◆ PROVIDED INFORMATION:
•••••

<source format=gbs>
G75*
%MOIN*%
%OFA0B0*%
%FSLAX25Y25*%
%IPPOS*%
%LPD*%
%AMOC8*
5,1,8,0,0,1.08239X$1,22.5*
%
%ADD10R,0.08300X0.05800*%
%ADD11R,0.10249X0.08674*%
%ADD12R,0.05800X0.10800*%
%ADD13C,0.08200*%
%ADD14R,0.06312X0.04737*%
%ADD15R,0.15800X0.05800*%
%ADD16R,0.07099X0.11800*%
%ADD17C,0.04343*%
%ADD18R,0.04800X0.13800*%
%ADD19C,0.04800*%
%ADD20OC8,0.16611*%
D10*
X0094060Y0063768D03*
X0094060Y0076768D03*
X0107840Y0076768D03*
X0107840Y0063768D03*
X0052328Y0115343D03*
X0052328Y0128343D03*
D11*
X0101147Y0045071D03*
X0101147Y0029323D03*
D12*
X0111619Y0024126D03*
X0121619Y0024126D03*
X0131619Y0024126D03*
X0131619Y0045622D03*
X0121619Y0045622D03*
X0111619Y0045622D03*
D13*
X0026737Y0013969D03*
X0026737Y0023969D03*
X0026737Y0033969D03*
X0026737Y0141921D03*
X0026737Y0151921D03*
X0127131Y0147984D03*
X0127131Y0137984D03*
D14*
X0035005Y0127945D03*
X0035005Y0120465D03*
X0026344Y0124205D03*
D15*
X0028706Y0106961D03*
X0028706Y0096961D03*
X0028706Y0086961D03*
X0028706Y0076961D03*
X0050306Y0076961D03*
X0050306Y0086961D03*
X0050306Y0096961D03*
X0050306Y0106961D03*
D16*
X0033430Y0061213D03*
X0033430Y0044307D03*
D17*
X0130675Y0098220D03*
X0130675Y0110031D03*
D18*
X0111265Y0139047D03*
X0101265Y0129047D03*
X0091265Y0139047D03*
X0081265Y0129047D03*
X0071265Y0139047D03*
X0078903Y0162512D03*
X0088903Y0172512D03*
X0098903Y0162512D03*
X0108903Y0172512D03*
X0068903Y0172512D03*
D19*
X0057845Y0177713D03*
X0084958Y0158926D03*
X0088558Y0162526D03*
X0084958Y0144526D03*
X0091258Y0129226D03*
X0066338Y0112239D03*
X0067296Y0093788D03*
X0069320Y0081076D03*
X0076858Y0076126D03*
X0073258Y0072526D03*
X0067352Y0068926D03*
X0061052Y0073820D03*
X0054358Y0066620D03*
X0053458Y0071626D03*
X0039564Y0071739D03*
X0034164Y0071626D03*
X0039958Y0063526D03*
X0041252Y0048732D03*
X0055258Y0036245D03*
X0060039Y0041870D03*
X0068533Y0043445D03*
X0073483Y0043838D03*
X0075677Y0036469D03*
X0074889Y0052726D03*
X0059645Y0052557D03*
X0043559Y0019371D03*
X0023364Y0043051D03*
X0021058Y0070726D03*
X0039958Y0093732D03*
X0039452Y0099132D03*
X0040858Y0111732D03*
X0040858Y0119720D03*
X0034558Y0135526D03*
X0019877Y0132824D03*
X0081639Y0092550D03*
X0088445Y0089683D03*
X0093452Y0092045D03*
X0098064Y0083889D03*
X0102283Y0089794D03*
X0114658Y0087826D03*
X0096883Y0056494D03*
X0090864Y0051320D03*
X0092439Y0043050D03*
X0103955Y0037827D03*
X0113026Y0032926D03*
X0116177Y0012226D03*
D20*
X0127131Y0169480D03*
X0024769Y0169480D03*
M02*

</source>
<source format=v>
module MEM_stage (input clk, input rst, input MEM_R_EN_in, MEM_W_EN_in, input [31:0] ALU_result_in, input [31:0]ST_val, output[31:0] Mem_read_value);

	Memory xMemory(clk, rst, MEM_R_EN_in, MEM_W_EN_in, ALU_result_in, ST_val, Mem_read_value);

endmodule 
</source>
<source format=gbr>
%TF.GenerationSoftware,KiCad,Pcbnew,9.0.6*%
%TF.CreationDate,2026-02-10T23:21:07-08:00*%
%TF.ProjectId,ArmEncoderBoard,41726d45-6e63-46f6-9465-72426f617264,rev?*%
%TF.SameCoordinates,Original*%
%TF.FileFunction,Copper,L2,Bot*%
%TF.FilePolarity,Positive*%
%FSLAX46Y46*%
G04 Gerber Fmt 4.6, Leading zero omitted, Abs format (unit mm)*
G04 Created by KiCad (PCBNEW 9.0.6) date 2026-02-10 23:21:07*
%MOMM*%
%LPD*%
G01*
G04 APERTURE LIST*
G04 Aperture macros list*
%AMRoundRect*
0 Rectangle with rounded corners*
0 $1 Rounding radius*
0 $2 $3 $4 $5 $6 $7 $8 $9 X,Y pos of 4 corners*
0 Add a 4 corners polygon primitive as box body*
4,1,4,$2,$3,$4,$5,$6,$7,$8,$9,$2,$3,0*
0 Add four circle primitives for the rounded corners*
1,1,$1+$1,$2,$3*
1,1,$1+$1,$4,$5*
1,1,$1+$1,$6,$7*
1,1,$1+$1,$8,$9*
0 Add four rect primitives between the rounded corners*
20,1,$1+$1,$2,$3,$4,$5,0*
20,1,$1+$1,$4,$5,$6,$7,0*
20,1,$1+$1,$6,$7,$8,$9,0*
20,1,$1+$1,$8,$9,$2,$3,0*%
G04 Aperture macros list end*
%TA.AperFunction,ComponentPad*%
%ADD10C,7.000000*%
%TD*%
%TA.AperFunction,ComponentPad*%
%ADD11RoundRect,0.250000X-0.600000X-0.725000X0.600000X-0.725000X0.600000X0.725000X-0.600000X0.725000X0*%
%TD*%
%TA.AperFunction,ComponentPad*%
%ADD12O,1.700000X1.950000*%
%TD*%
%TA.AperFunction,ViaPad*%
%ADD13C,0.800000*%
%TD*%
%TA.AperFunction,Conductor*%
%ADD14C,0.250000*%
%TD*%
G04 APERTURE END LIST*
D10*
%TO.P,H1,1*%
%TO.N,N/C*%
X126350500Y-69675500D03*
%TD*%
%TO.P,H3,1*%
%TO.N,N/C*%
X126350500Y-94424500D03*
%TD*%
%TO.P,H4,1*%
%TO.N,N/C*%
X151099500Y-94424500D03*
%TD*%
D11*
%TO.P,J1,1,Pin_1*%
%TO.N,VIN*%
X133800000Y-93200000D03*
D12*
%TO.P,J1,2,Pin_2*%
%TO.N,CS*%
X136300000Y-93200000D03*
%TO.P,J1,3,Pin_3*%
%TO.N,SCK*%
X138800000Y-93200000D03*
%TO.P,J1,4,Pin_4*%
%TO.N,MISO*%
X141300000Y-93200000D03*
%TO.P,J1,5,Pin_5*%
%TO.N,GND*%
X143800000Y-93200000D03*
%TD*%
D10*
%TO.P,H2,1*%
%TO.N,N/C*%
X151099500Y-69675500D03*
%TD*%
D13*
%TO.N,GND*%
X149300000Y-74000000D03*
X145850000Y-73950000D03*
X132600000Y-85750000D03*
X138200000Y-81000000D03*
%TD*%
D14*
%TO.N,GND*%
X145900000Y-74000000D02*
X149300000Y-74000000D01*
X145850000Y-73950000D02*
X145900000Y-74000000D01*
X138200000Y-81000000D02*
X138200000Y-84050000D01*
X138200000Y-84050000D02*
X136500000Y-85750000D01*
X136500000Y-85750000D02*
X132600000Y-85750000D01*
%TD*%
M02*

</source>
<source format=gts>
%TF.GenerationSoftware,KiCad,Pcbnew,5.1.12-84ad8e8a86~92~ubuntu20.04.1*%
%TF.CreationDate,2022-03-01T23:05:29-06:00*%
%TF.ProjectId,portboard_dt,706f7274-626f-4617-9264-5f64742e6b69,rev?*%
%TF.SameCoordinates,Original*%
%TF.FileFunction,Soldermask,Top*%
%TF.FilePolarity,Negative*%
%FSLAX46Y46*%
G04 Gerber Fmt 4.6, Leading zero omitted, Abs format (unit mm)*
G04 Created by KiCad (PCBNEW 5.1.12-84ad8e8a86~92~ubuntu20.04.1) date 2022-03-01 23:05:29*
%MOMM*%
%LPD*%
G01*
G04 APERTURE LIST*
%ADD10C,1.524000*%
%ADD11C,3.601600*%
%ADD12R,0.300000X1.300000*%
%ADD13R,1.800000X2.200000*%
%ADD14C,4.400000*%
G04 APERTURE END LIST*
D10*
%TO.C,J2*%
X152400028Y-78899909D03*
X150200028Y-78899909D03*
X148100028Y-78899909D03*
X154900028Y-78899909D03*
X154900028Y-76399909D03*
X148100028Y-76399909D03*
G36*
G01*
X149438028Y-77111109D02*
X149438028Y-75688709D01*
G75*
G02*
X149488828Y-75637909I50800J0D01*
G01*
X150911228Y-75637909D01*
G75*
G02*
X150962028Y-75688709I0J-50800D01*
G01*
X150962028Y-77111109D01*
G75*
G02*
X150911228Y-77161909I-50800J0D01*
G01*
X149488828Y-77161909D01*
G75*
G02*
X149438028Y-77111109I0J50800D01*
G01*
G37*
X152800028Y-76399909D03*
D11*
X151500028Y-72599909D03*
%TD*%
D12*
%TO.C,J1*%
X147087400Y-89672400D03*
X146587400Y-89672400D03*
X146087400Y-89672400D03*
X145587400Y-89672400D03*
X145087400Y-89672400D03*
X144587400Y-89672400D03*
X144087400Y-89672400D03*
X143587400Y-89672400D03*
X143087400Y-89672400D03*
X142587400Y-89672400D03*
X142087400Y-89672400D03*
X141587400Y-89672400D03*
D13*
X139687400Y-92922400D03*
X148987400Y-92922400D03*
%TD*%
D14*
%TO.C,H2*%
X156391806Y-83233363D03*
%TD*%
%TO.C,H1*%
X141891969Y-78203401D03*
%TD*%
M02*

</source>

•••••

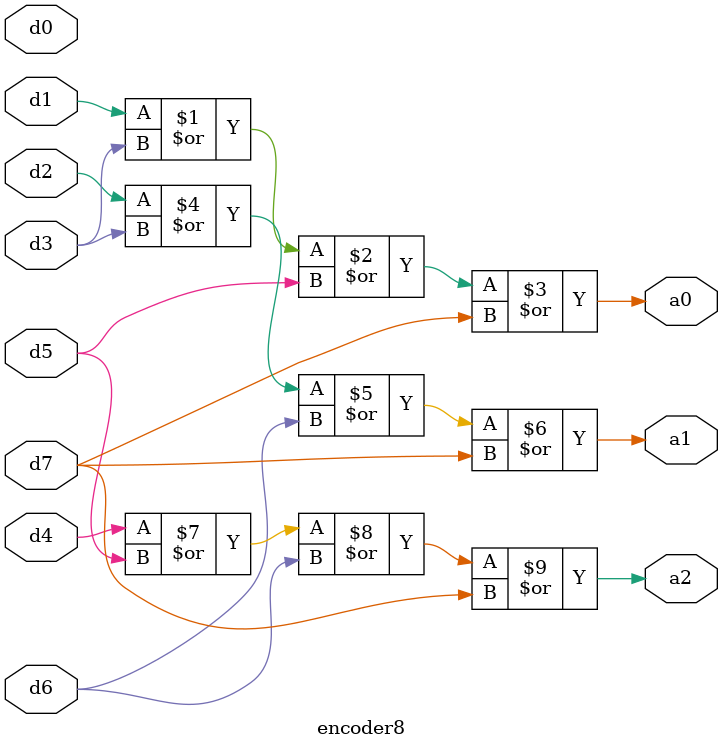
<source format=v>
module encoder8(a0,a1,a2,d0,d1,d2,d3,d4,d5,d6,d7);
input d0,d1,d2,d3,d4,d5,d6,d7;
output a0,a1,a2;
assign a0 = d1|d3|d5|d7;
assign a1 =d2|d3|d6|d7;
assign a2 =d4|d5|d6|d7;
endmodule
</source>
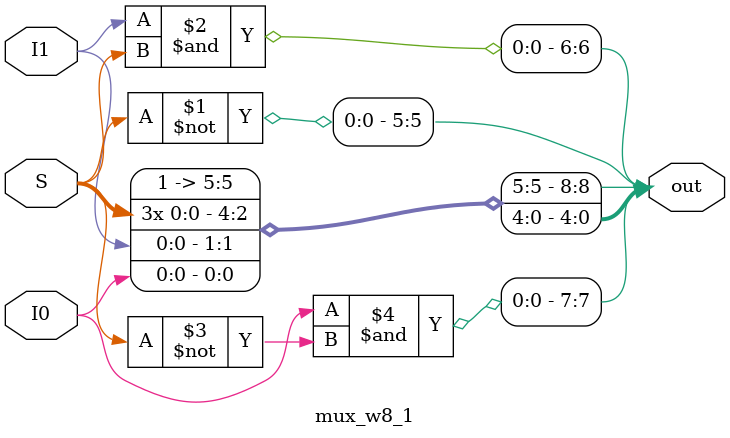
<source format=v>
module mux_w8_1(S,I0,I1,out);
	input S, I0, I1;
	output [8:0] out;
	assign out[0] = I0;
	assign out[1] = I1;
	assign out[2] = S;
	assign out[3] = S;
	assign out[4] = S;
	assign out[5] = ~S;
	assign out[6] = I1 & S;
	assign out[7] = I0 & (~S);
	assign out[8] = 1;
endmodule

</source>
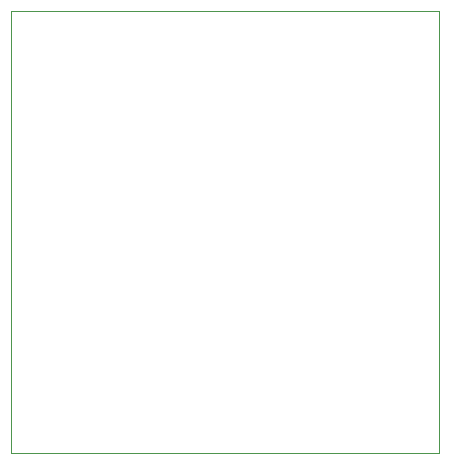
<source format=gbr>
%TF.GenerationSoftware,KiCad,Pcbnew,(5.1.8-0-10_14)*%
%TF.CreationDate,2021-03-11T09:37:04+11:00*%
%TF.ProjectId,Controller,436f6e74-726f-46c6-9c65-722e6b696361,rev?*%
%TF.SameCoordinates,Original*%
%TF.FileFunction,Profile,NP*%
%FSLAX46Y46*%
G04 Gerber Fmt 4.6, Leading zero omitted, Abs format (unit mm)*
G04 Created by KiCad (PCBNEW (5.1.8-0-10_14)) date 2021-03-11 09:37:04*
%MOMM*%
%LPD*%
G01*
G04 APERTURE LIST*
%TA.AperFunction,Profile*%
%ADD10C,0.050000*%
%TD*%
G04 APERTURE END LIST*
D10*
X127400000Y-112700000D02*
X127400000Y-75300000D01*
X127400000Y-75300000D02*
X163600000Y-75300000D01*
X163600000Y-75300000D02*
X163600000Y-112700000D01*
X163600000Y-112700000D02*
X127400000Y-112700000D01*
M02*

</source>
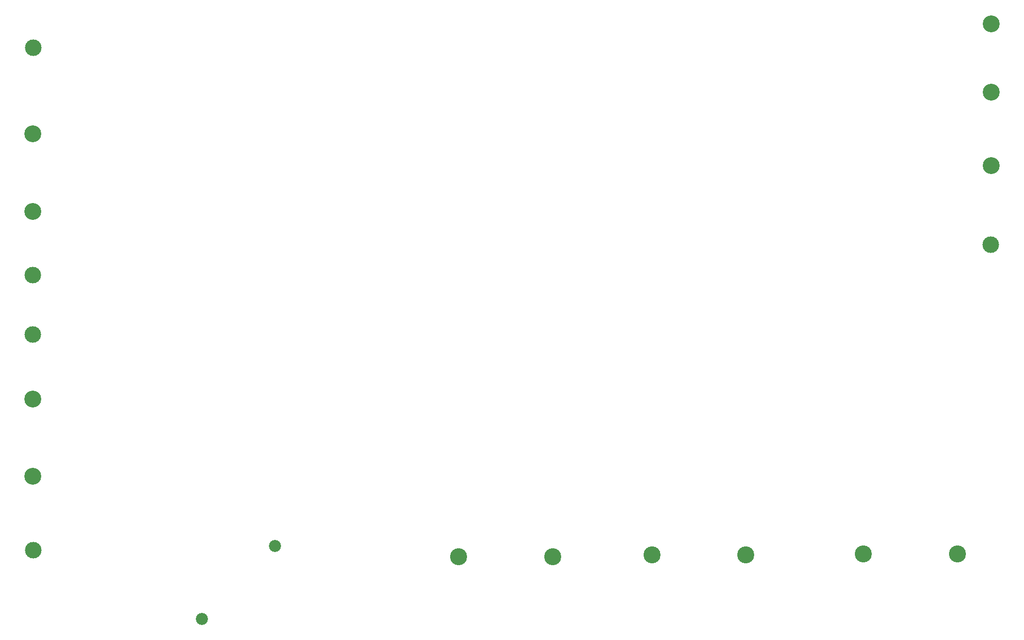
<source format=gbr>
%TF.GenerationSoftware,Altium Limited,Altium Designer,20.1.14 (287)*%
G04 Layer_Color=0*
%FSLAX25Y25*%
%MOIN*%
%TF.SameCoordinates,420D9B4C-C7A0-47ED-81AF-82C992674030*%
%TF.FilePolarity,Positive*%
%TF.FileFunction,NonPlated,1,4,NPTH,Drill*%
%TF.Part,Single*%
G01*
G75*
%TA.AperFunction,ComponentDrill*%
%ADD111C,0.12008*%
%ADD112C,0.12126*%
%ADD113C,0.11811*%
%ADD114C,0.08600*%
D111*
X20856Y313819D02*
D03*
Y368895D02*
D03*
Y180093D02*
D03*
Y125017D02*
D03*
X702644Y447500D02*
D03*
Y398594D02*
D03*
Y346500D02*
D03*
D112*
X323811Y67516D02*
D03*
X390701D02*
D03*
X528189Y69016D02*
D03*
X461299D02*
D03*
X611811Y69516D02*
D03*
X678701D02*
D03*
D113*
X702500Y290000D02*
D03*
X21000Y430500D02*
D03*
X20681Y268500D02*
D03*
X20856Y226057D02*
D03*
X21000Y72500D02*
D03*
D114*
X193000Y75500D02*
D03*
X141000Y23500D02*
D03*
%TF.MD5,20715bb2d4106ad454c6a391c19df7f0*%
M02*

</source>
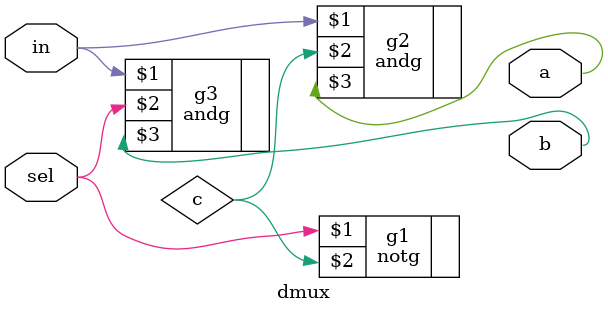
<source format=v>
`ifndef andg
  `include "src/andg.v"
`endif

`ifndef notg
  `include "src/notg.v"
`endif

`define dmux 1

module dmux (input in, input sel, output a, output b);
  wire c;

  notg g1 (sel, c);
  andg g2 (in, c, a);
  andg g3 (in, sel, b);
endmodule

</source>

•••••

Search the listing for "CreationDate" and copy each line holding it.

◆ SOLVED PROBLEM:
%TF.CreationDate,2026-02-10T23:21:07-08:00*%
%TF.CreationDate,2022-03-01T23:05:29-06:00*%
%TF.CreationDate,2021-03-11T09:37:04+11:00*%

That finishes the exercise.